Doceniam to, co ci sportowcy osiągają, bo wiem ile pracy kosztuje zawodowe uprawianie jakiejś dyscypliny sportowej.
Mundial? A kiedy to się zaczęło? Nie wiem nawet kto z kim i kiedy gra. To nie tak, że ich ignoruję, bo w dzisiejszych czasach nie da się uciec przed piłką nożną. Ale tajemnicą poliszynela jest, że kolarze nie przepadają za piłkarzami. Futbol totalnie mnie nie interesuje. Jak mówię, nie wiem co się dzieje na mistrzostwach świata, czy w ekstraklasie. Siłą rzeczy czasem coś usłyszę, bo media nakręcają piłkę nożną i wałkują ją po dwa razy w każdą stronę, ale ja staram się trzymać od tego z daleka.

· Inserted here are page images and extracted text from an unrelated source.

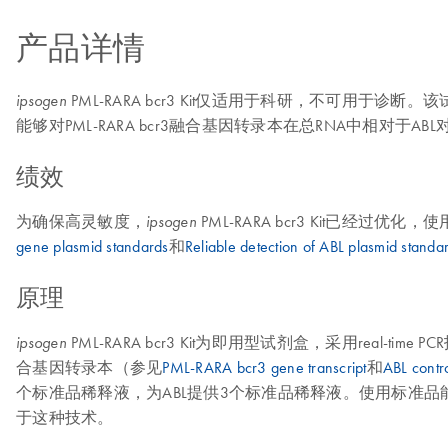
产品详情
PML-RARA bcr3 Kit仅适用于科研，不可用于诊断。该试
ipsogen
能够对PML-RARA bcr3融合基因转录本在总RNA中相对
绩效
为确保高灵敏度，
PML-RARA bcr3 Kit已经过
ipsogen
gene plasmid standards
和
Reliable detection of ABL plasmid standa
原理
PML-RARA bcr3 Kit为即用型试剂盒，采用real-t
ipsogen
合基因转录本（参见
PML-RARA bcr3 gene transcript
和
ABL contro
个标准品稀释液，为ABL提供3个标准品稀释液。使用标准
于这种技术。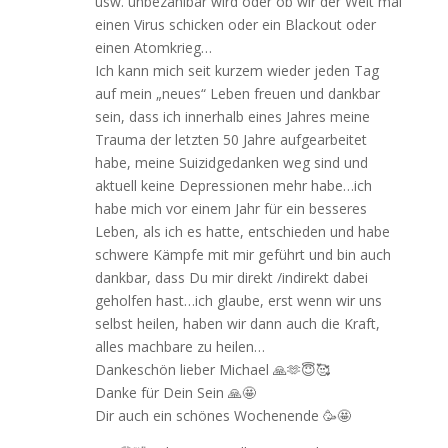
usw. unbezahlbar wird oder ob wir der Welt mal
einen Virus schicken oder ein Blackout oder
einen Atomkrieg…
Ich kann mich seit kurzem wieder jeden Tag
auf mein „neues“ Leben freuen und dankbar
sein, dass ich innerhalb eines Jahres meine
Trauma der letzten 50 Jahre aufgearbeitet
habe, meine Suizidgedanken weg sind und
aktuell keine Depressionen mehr habe…ich
habe mich vor einem Jahr für ein besseres
Leben, als ich es hatte, entschieden und habe
schwere Kämpfe mit mir geführt und bin auch
dankbar, dass Du mir direkt /indirekt dabei
geholfen hast…ich glaube, erst wenn wir uns
selbst heilen, haben wir dann auch die Kraft,
alles machbare zu heilen…
Dankeschön lieber Michael 🙏🫶😇🥰
Danke für Dein Sein 🙏🤩
Dir auch ein schönes Wochenende 🥳🤩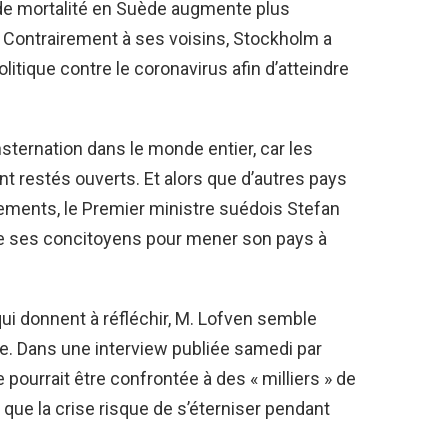
 de mortalité en Suède augmente plus
. Contrairement à ses voisins, Stockholm a
itique contre le coronavirus afin d’atteindre
sternation dans le monde entier, car les
nt restés ouverts. Et alors que d’autres pays
cements, le Premier ministre suédois Stefan
de ses concitoyens pour mener son pays à
i donnent à réfléchir, M. Lofven semble
e. Dans une interview publiée samedi par
 pourrait être confrontée à des « milliers » de
 que la crise risque de s’éterniser pendant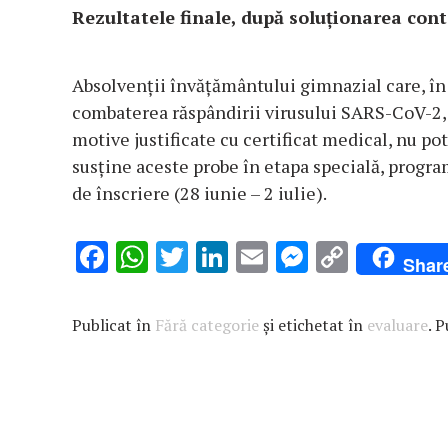
Rezultatele finale, după soluţionarea contes
Absolvenţii învăţământului gimnazial care, în 
combaterea răspândirii virusului SARS-CoV-2, a
motive justificate cu certificat medical, nu po
susţine aceste probe în etapa specială, progra
de înscriere (28 iunie – 2 iulie).
F
W
T
Li
E
M
C
Shar
ac
h
w
n
m
es
o
e
at
it
k
ai
se
p
Publicat în
Fără categorie
și etichetat în
evaluare
. 
b
s
te
e
l
n
y
o
A
r
dI
g
Li
o
p
n
er
n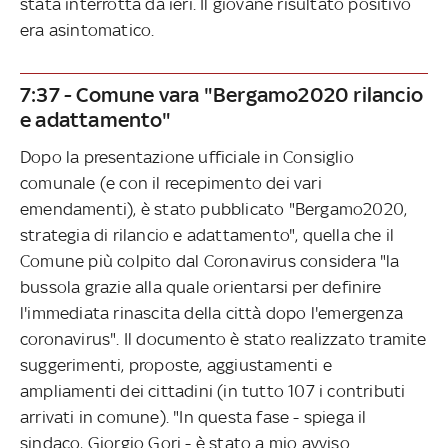
stata interrotta da ieri. Il giovane risultato positivo
era asintomatico.
7:37 - Comune vara "Bergamo2020 rilancio
e adattamento"
Dopo la presentazione ufficiale in Consiglio
comunale (e con il recepimento dei vari
emendamenti), è stato pubblicato "Bergamo2020,
strategia di rilancio e adattamento", quella che il
Comune più colpito dal Coronavirus considera "la
bussola grazie alla quale orientarsi per definire
l'immediata rinascita della città dopo l'emergenza
coronavirus". Il documento è stato realizzato tramite
suggerimenti, proposte, aggiustamenti e
ampliamenti dei cittadini (in tutto 107 i contributi
arrivati in comune). "In questa fase - spiega il
sindaco, Giorgio Gori - è stato a mio avviso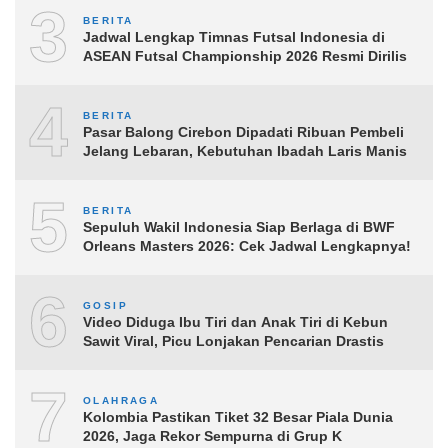
3
BERITA
Jadwal Lengkap Timnas Futsal Indonesia di
ASEAN Futsal Championship 2026 Resmi Dirilis
4
BERITA
Pasar Balong Cirebon Dipadati Ribuan Pembeli
Jelang Lebaran, Kebutuhan Ibadah Laris Manis
5
BERITA
Sepuluh Wakil Indonesia Siap Berlaga di BWF
Orleans Masters 2026: Cek Jadwal Lengkapnya!
6
GOSIP
Video Diduga Ibu Tiri dan Anak Tiri di Kebun
Sawit Viral, Picu Lonjakan Pencarian Drastis
7
OLAHRAGA
Kolombia Pastikan Tiket 32 Besar Piala Dunia
2026, Jaga Rekor Sempurna di Grup K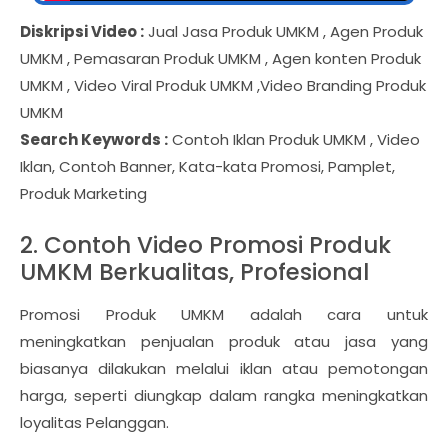
Diskripsi Video :
Jual Jasa Produk UMKM , Agen Produk
UMKM , Pemasaran Produk UMKM , Agen konten Produk
UMKM , Video Viral Produk UMKM ,Video Branding Produk
UMKM
Search Keywords :
Contoh Iklan Produk UMKM , Video
Iklan, Contoh Banner, Kata-kata Promosi, Pamplet,
Produk Marketing
2. Contoh Video Promosi Produk
UMKM Berkualitas, Profesional
Promosi Produk UMKM adalah cara untuk
meningkatkan penjualan produk atau jasa yang
biasanya dilakukan melalui iklan atau pemotongan
harga, seperti diungkap dalam rangka meningkatkan
loyalitas Pelanggan.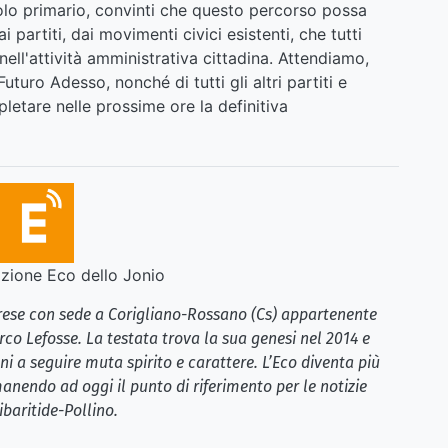
ruolo primario, convinti che questo percorso possa
 partiti, dai movimenti civici esistenti, che tutti
ell'attività amministrativa cittadina. Attendiamo,
turo Adesso, nonché di tutti gli altri partiti e
letare nelle prossime ore la definitiva
ione Eco dello Jonio
brese con sede a Corigliano-Rossano (Cs) appartenente
rco Lefosse. La testata trova la sua genesi nel 2014 e
i a seguire muta spirito e carattere. L’Eco diventa più
anendo ad oggi il punto di riferimento per le notizie
ibaritide-Pollino.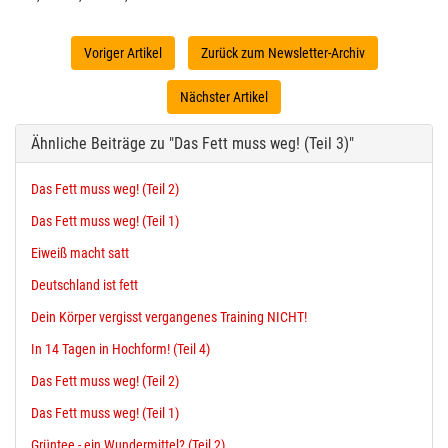
Voriger Artikel
Zurück zum Newsletter-Archiv
Nächster Artikel
Ähnliche Beiträge zu "Das Fett muss weg! (Teil 3)"
Das Fett muss weg! (Teil 2)
Das Fett muss weg! (Teil 1)
Eiweiß macht satt
Deutschland ist fett
Dein Körper vergisst vergangenes Training NICHT!
In 14 Tagen in Hochform! (Teil 4)
Das Fett muss weg! (Teil 2)
Das Fett muss weg! (Teil 1)
Grüntee - ein Wundermittel? (Teil 2)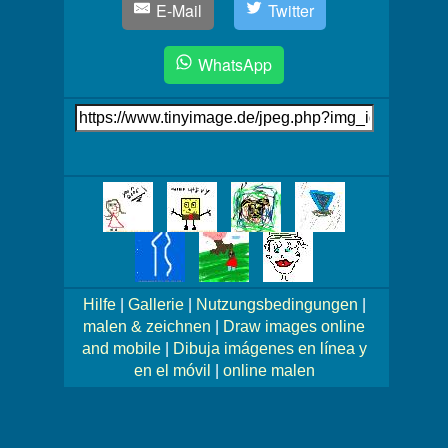
E-Mail
Twitter
WhatsApp
Link
auf's
Bild
Mehr
Bilder!
Hilfe
|
Gallerie
|
Nutzungsbedingungen
|
malen & zeichnen
|
Draw images online
and mobile
|
Dibuja imágenes en línea y
en el móvil
|
online malen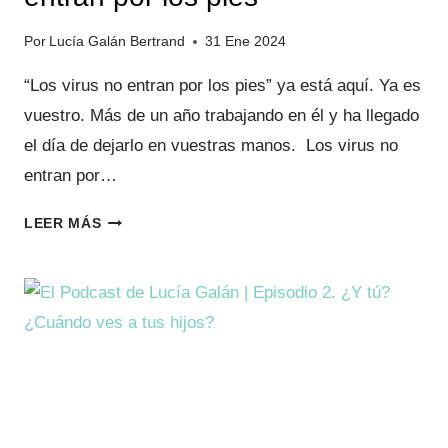
Por
Lucía Galán Bertrand
31 Ene 2024
“Los virus no entran por los pies” ya está aquí. Ya es
vuestro. Más de un año trabajando en él y ha llegado
el día de dejarlo en vuestras manos. Los virus no
entran por…
¡YA
LEER MÁS
A
LA
VENTA!
LOS
VIRUS
NO
ENTRAN
POR
LOS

No ale bębnią o nich cały czas. – Zawodnik dramatycznie skręcił nogę potykając się na treningu. Zszedł z murawy z kolanem obłożonym lodem. Nie wiadomo, co dalej. Dramat zespołu – ile razy słyszymy takie coś? Przewróci się jakiś piłkarz i otrze kostkę i już mówią, że wielka kontuzja i świat wstrzymuje oddech. Kolarz nieraz leży w kraksie, zdarza się, że jedzie ze złamaną ręką i jakoś nikt się tym nie ekscytuje, a różnica w urazie chyba jest zauważalna.